> The data
---+---

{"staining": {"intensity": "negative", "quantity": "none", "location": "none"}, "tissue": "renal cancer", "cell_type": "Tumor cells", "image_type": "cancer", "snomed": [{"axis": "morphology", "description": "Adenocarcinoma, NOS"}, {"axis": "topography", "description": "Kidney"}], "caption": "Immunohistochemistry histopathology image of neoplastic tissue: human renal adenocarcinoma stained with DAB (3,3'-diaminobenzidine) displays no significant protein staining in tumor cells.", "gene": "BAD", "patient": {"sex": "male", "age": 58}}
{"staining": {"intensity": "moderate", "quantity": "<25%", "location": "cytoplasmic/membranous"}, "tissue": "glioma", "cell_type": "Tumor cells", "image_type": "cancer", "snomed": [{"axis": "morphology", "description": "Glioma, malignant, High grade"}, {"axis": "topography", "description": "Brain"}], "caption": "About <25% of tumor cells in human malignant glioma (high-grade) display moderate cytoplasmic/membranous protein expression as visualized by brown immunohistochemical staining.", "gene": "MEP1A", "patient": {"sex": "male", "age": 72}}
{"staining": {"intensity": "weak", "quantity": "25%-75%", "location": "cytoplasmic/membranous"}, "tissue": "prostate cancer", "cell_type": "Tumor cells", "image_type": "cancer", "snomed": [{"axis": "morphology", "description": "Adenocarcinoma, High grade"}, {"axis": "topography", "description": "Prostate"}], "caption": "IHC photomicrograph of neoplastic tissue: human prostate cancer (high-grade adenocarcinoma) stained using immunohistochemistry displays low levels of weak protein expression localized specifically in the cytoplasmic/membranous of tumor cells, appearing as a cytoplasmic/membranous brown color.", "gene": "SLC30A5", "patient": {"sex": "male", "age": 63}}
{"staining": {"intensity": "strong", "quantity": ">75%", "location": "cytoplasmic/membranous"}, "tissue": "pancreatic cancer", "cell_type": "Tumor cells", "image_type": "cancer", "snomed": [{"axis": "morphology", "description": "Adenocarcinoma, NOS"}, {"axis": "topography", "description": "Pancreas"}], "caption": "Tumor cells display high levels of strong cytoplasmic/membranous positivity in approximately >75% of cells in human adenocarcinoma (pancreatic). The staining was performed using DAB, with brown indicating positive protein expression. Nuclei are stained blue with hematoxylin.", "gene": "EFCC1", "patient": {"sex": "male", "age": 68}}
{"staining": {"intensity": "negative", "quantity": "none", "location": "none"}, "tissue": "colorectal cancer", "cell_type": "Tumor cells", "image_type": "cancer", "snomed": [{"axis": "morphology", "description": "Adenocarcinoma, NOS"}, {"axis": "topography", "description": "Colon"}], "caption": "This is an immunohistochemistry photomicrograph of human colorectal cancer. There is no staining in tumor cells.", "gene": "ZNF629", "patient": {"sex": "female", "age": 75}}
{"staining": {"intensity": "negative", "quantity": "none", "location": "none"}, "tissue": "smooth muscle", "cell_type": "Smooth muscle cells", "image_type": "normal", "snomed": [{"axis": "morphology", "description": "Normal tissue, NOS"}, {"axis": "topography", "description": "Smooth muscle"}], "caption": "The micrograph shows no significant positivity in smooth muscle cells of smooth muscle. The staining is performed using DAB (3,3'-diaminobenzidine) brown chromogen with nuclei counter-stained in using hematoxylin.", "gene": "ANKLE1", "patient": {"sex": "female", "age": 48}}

---+---

> Problem details
Exactly the lines above from the one with "cells display high" to the one with "is an immunohistochemistry", both included, are to be quoted; leave the rest out.

> Worked solution
{"staining": {"intensity": "strong", "quantity": ">75%", "location": "cytoplasmic/membranous"}, "tissue": "pancreatic cancer", "cell_type": "Tumor cells", "image_type": "cancer", "snomed": [{"axis": "morphology", "description": "Adenocarcinoma, NOS"}, {"axis": "topography", "description": "Pancreas"}], "caption": "Tumor cells display high levels of strong cytoplasmic/membranous positivity in approximately >75% of cells in human adenocarcinoma (pancreatic). The staining was performed using DAB, with brown indicating positive protein expression. Nuclei are stained blue with hematoxylin.", "gene": "EFCC1", "patient": {"sex": "male", "age": 68}}
{"staining": {"intensity": "negative", "quantity": "none", "location": "none"}, "tissue": "colorectal cancer", "cell_type": "Tumor cells", "image_type": "cancer", "snomed": [{"axis": "morphology", "description": "Adenocarcinoma, NOS"}, {"axis": "topography", "description": "Colon"}], "caption": "This is an immunohistochemistry photomicrograph of human colorectal cancer. There is no staining in tumor cells.", "gene": "ZNF629", "patient": {"sex": "female", "age": 75}}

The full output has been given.